▶ Exercise tasks
a. Set down the part of the text about Hawai’i below from "The Price of" up to and including "the foreigners’ advantage.".
b. Translate this sentence from the text about Hawai’i below into Spanish: "By 1888, three-quarters of all farmable land was under non-Hawaiian control."

▶ Text passage
++++++
The Price of Paradise

By Wayne Wah Kwai Au

Lost in all the glamour and glitz of tourist advertising is any acknowledgment that the Hawai’i we know today has come at a steep price.

Before Western contact, Hawai’i maintained a richly complex, thriving culture, including an overall population estimated by some to have been one million people. However by the 1840s, a little over 60 years after Captain Cook’s arrival in 1778, the Hawaiians faced near extinction from foreign diseases, and only about 100,000 Native Hawaiians were still alive. Native Hawaiian conversions to Calvinism flourished amid this scene of mass death and desperation, and consequently the Western missionaries garnered enough influence in the Hawaiian government to begin changing traditional Native land tenure and economic systems to the foreigners’ advantage.

The foreigners’ power grab culminated in the Mahele of 1848, which was a division of Hawaiian land granted by King Kamehameha III under the influence of foreign advisors. Under the division, foreigners were allowed to own land in the Hawaiian kingdom, resulting in the massive dispossession of Native Hawaiians from their traditional lands. By 1888, three-quarters of all farmable land was under non-Hawaiian control. In this same era, United States President John Tyler issued the Tyler Doctrine, declaring to the other imperialist powers of the world that Hawai’i was in the U.S. “sphere of influence.”
++++++
▶ Data supplied
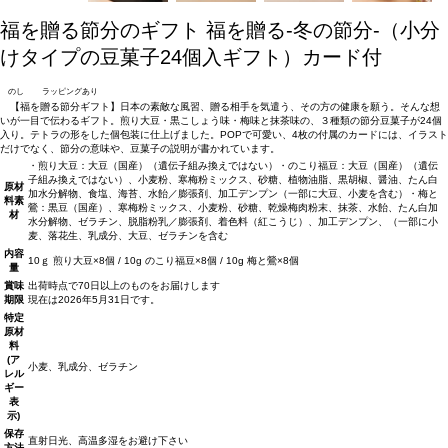
福を贈る節分のギフト
福を贈る‐冬の節分-（小分
けタイプの豆菓子24個入ギフト）カード付
のし
ラッピングあり
【福を贈る節分ギフト】日本の素敵な風習、贈る相手を気遣う、その方の健康を願う。そんな想
いが一目で伝わるギフト。煎り大豆・黒こしょう味・梅味と抹茶味の、３種類の節分豆菓子が24個
入り。テトラの形をした個包装に仕上げました。POPで可愛い、4枚の付属のカードには、イラスト
だけでなく、節分の意味や、豆菓子の説明が書かれています。
・煎り大豆：大豆（国産）（遺伝子組み換えではない）・のこり福豆：大豆（国産）（遺伝
子組み換えではない）、小麦粉、寒梅粉ミックス、砂糖、植物油脂、黒胡椒、醤油、たん白
原材
加水分解物、食塩、海苔、水飴／膨張剤、加工デンプン（一部に大豆、小麦を含む）・梅と
料
素
鶯：黒豆（国産）、寒梅粉ミックス、小麦粉、砂糖、乾燥梅肉粉末、抹茶、水飴、たん白加
材
水分解物、ゼラチン、脱脂粉乳／膨張剤、着色料（紅こうじ）、加工デンプン、（一部に小
麦、落花生、乳成分、大豆、ゼラチンを含む
内容
10ｇ 煎り大豆×8個 / 10g のこり福豆×8個 / 10g 梅と鶯×8個
量
賞味
出荷時点で70日以上のものをお届けします
期限
現在は2026年5月31日です。
特定
原材
料
(ア
小麦、乳成分、ゼラチン
レル
ギー
表
示)
保存
直射日光、高温多湿をお避け下さい
方法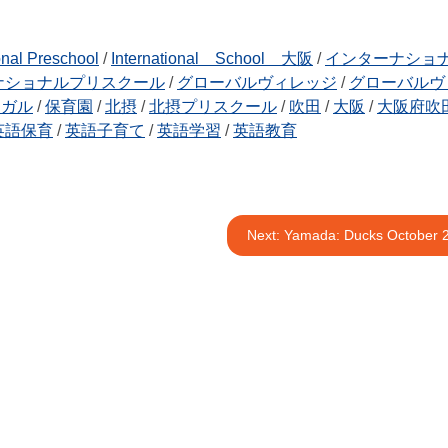
onal Preschool
/
International School 大阪
/
インターナショ
ナショナルプリスクール
/
グローバルヴィレッジ
/
グローバルヴ
ンガル
/
保育園
/
北摂
/
北摂プリスクール
/
吹田
/
大阪
/
大阪府吹
英語保育
/
英語子育て
/
英語学習
/
英語教育
Next:
Yamada: Ducks October 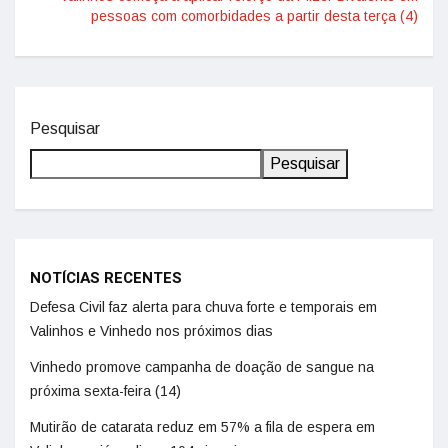
pessoas com comorbidades a partir desta terça (4)
Pesquisar
Pesquisar
NOTÍCIAS RECENTES
Defesa Civil faz alerta para chuva forte e temporais em
Valinhos e Vinhedo nos próximos dias
Vinhedo promove campanha de doação de sangue na
próxima sexta-feira (14)
Mutirão de catarata reduz em 57% a fila de espera em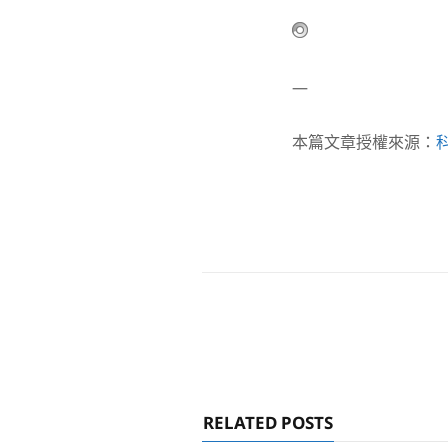
—
本篇文章授權來源：
RELATED POSTS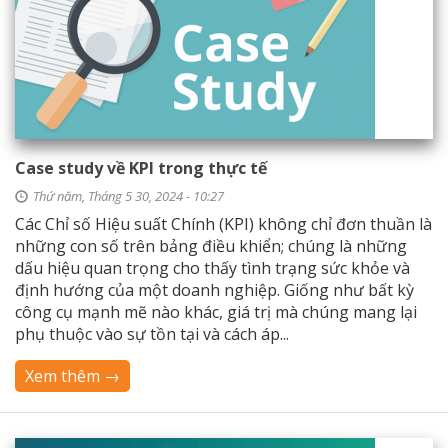
Case study về KPI trong thực tế
Thứ năm, Tháng 5 30, 2024 - 10:27
Các Chỉ số Hiệu suất Chính (KPI) không chỉ đơn thuần là
những con số trên bảng điều khiển; chúng là những
dấu hiệu quan trọng cho thấy tình trạng sức khỏe và
định hướng của một doanh nghiệp. Giống như bất kỳ
công cụ mạnh mẽ nào khác, giá trị mà chúng mang lại
phụ thuộc vào sự tồn tại và cách áp...
Xem thêm →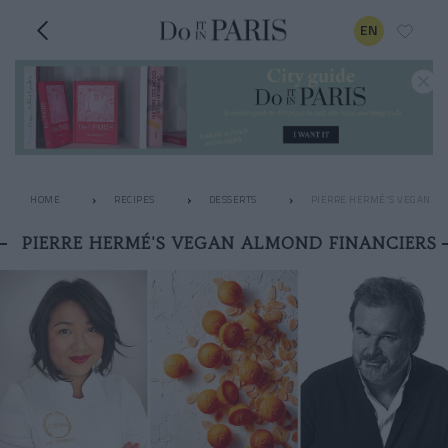
EN
HOME
RECIPES
DESSERTS
PIERRE HERMÉ'S VEGAN AL
PIERRE HERMÉ'S VEGAN ALMOND FINANCIERS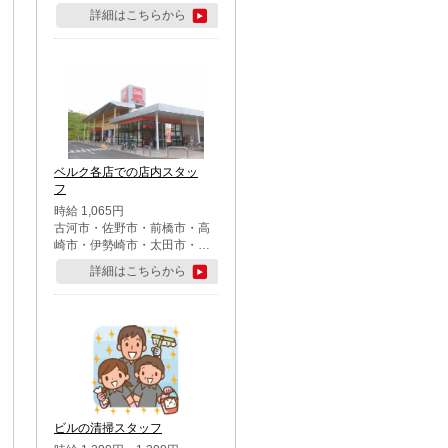
詳細はこちらから
ベルク各店での店内スタッ
フ
時給 1,065円
古河市・佐野市・前橋市・高
崎市・伊勢崎市・太田市・館
林市・藤岡市・大泉町・さい
詳細はこちらから
たま市北区・川越市・熊谷
市・行田市・秩父市・所沢
市・飯能市・東松山市・坂戸
市・鶴ケ島市・千葉市中央
区・市川市・松戸市・習志野
市・柏市・流山市・八千代
市・足立区・江戸川区・八王
子市・町田市
ビルの清掃スタッフ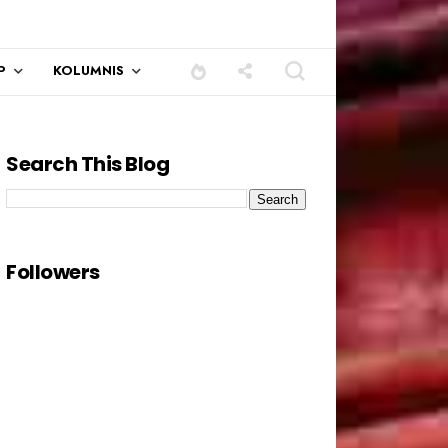
P
KOLUMNIS
Search This Blog
Followers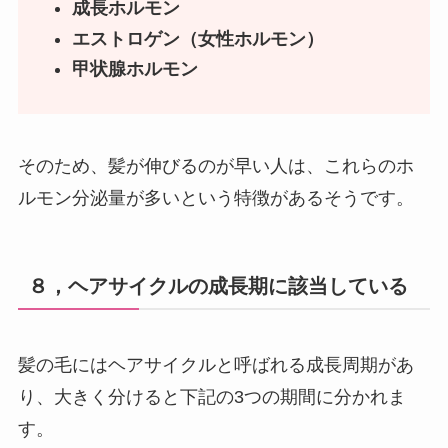
成長ホルモン
エストロゲン（女性ホルモン）
甲状腺ホルモン
そのため、髪が伸びるのが早い人は、これらのホ
ルモン分泌量が多いという特徴があるそうです。
８，ヘアサイクルの成長期に該当している
髪の毛にはヘアサイクルと呼ばれる成長周期があ
り、大きく分けると下記の3つの期間に分かれま
す。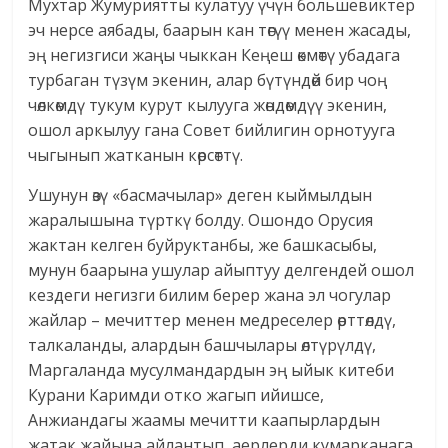
Мухтар Жумуриятты кулатуу үчүн большевиктер
эч нерсе аябады, баарын кан төгүү менен жасады,
эң негизгиси жаңы чыккан Кеңеш өкмөтү убадага
турбаган түзүм экенин, алар бүтүндөй бир чоң
чөлкөмдү тукум курут кылууга жөндөмдүү экенин,
ошол аркылуу гана Совет бийлигин орнотууга
чыгынып жатканын көрсөттү.
Ушунун өзү «басмачылар» деген кыймылдын
жаралышына түрткү болду. Ошондо Орусия
жактан келген буйруктанбы, же башкасыбы,
мунун баарына ушулар айыптуу делгендей ошол
кездеги негизги билим берер жана эл чогулар
жайлар – мечиттер менен медреселер өрттөлдү,
талкаланды, алардын башчылары өлтүрүлдү,
Маргаланда мусулмандардын эң ыйык китеби
Курани Каримди отко жагып ийишсе,
Анжиандагы жаамы мечитти каапырлардын
жатак жайына айлантып, аерлерди кумарканага,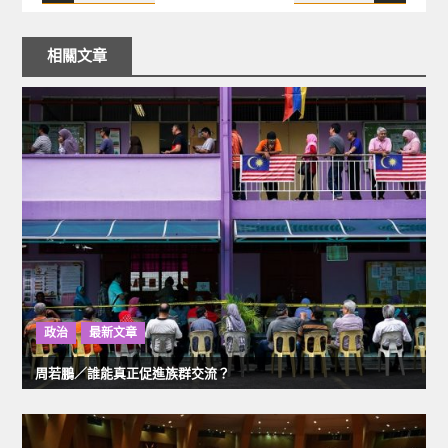
文
章
相關文章
導
覽
政治
最新文章
周若鵬／誰能真正促進族群交流？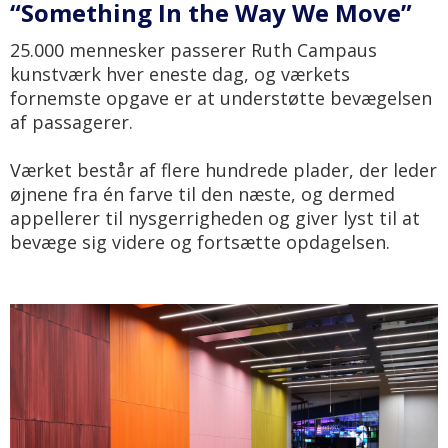
“Something In the Way We Move”
25.000 mennesker passerer Ruth Campaus
kunstværk hver eneste dag, og værkets
fornemste opgave er at understøtte bevægelsen
af passagerer.
Værket består af flere hundrede plader, der leder
øjnene fra én farve til den næste, og dermed
appellerer til nysgerrigheden og giver lyst til at
bevæge sig videre og fortsætte opdagelsen.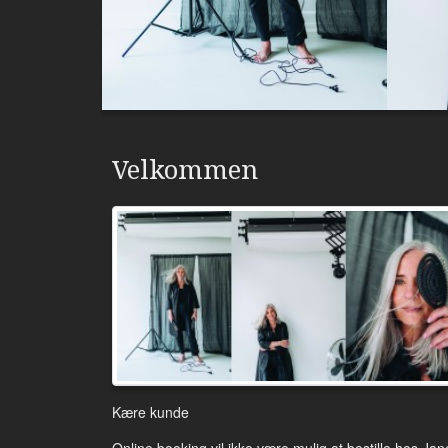
Velkommen
Kære kunde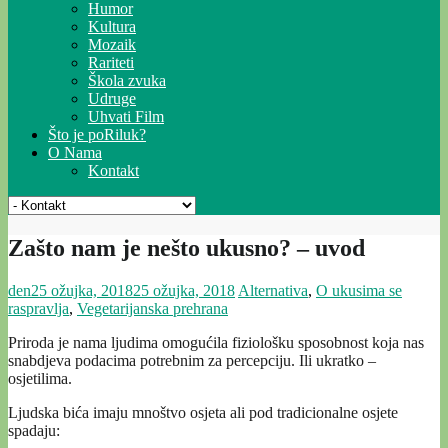
Humor
Kultura
Mozaik
Rariteti
Škola zvuka
Udruge
Uhvati Film
Što je poRiluk?
O Nama
Kontakt
Zašto nam je nešto ukusno? – uvod
den
25 ožujka, 2018
25 ožujka, 2018
Alternativa
,
O ukusima se
raspravlja
,
Vegetarijanska prehrana
Priroda je nama ljudima omogućila fiziološku sposobnost koja nas
snabdjeva podacima potrebnim za percepciju. Ili ukratko –
osjetilima.
Ljudska bića imaju mnoštvo osjeta ali pod tradicionalne osjete
spadaju: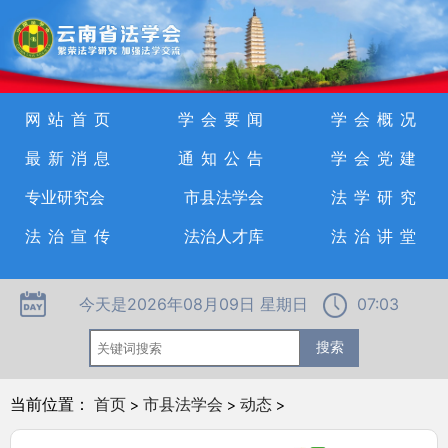
网站首页
学会要闻
学会概况
最新消息
通知公告
学会党建
专业研究会
市县法学会
法学研究
法治宣传
法治人才库
法治讲堂
今天是2026年08月09日 星期日
07:03
当前位置：
首页
>
市县法学会
>
动态
>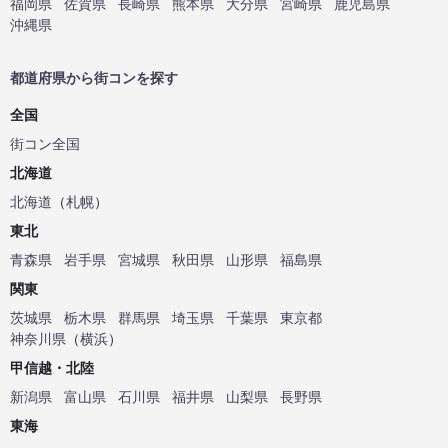
福岡県
佐賀県
長崎県
熊本県
大分県
宮崎県
鹿児島県
沖縄県
都道府県から街コンを探す
全国
街コン全国
北海道
北海道
（
札幌
）
東北
青森県
岩手県
宮城県
秋田県
山形県
福島県
関東
茨城県
栃木県
群馬県
埼玉県
千葉県
東京都
神奈川県
（
横浜
）
甲信越・北陸
新潟県
富山県
石川県
福井県
山梨県
長野県
東海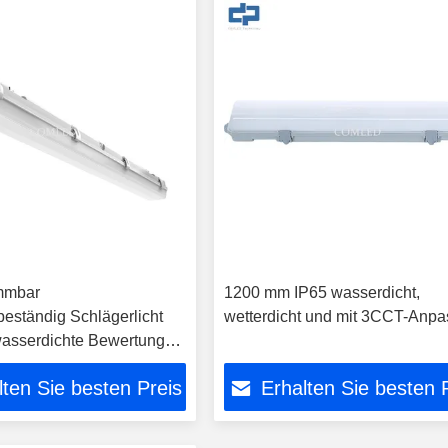
mmbar
1200 mm IP65 wasserdicht,
beständig Schlägerlicht
wetterdicht und mit 3CCT-Anp
asserdichte Bewertung
 installieren
lten Sie besten Preis
Erhalten Sie besten 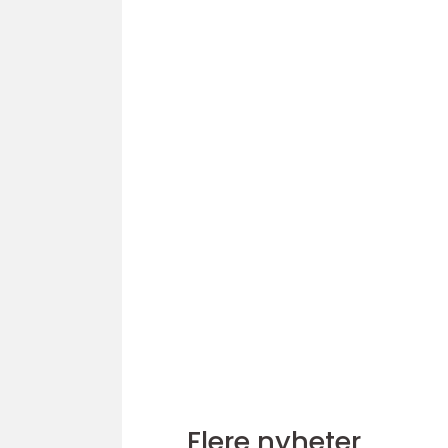
Flere nyheter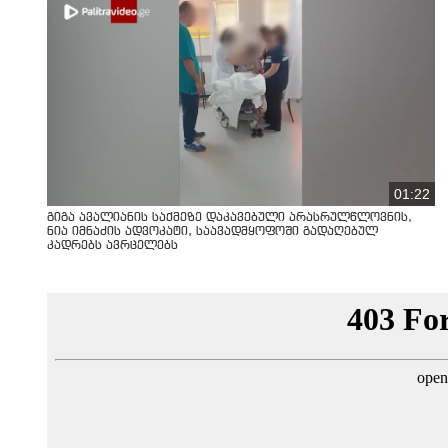
01:22
გიგა ავალიანის საქმეზე დაკავებული არასრულწლოვნის,
ნია იმნაძის ადვოკატი, საავადმყოფოში გადაღებულ
კადრებს ავრცელებს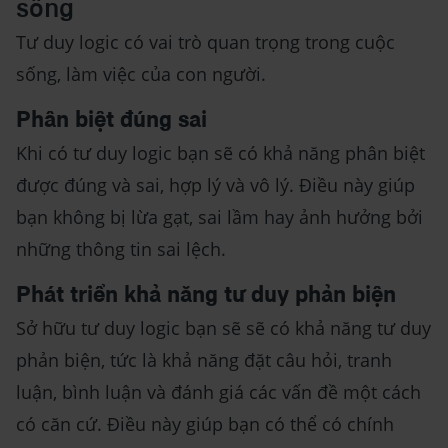
sống
Tư duy logic có vai trò quan trọng trong cuộc
sống, làm việc của con người.
Phân biệt đúng sai
Khi có tư duy logic bạn sẽ có khả năng phân biệt
được đúng và sai, hợp lý và vô lý. Điều này giúp
bạn không bị lừa gạt, sai lầm hay ảnh hưởng bởi
những thông tin sai lệch.
Phát triển khả năng tư duy phản biện
Sở hữu tư duy logic bạn sẽ sẽ có khả năng tư duy
phản biện, tức là khả năng đặt câu hỏi, tranh
luận, bình luận và đánh giá các vấn đề một cách
có căn cứ. Điều này giúp bạn có thể có chính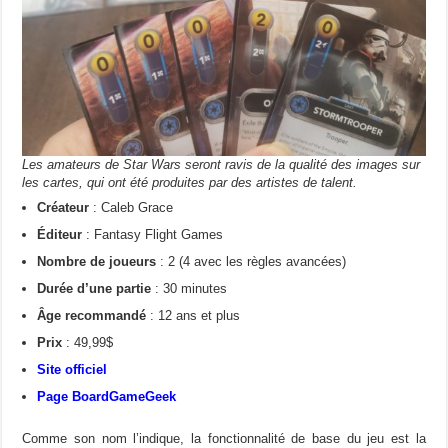
Les amateurs de Star Wars seront ravis de la qualité des images sur
les cartes, qui ont été produites par des artistes de talent.
Créateur
: Caleb Grace
Éditeur
: Fantasy Flight Games
Nombre de joueurs
: 2 (4 avec les règles avancées)
Durée d’une partie
: 30 minutes
Âge recommandé
: 12 ans et plus
Prix
: 49,99$
Site officiel
Page BoardGameGeek
Comme son nom l’indique, la fonctionnalité de base du jeu est la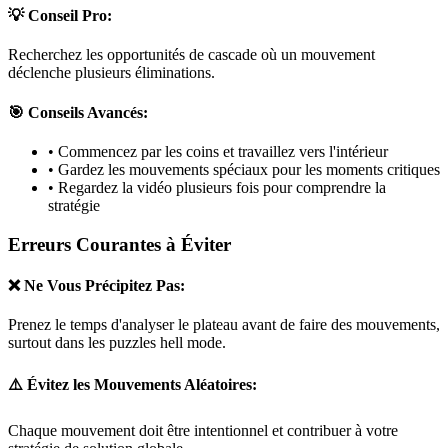
💡 Conseil Pro:
Recherchez les opportunités de cascade où un mouvement
déclenche plusieurs éliminations.
🎯 Conseils Avancés:
• Commencez par les coins et travaillez vers l'intérieur
• Gardez les mouvements spéciaux pour les moments critiques
• Regardez la vidéo plusieurs fois pour comprendre la
stratégie
Erreurs Courantes à Éviter
❌ Ne Vous Précipitez Pas:
Prenez le temps d'analyser le plateau avant de faire des mouvements,
surtout dans les puzzles
hell mode
.
⚠️ Évitez les Mouvements Aléatoires:
Chaque mouvement doit être intentionnel et contribuer à votre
++++++
▶ Numbered answers
a.
The Price of Paradise

By Wayne Wah Kwai Au

Lost in all the glamour and glitz of tourist advertising is any acknowledgment that the Hawai’i we know today has come at a steep price.

Before Western contact, Hawai’i maintained a richly complex, thriving culture, including an overall population estimated by some to have been one million people. However by the 1840s, a little over 60 years after Captain Cook’s arrival in 1778, the Hawaiians faced near extinction from foreign diseases, and only about 100,000 Native Hawaiians were still alive. Native Hawaiian conversions to Calvinism flourished amid this scene of mass death and desperation, and consequently the Western missionaries garnered enough influence in the Hawaiian government to begin changing traditional Native land tenure and economic systems to the foreigners’ advantage.

b. Para 1888, tres cuartas partes de toda la tierra cultivable estaban bajo control no hawaiano.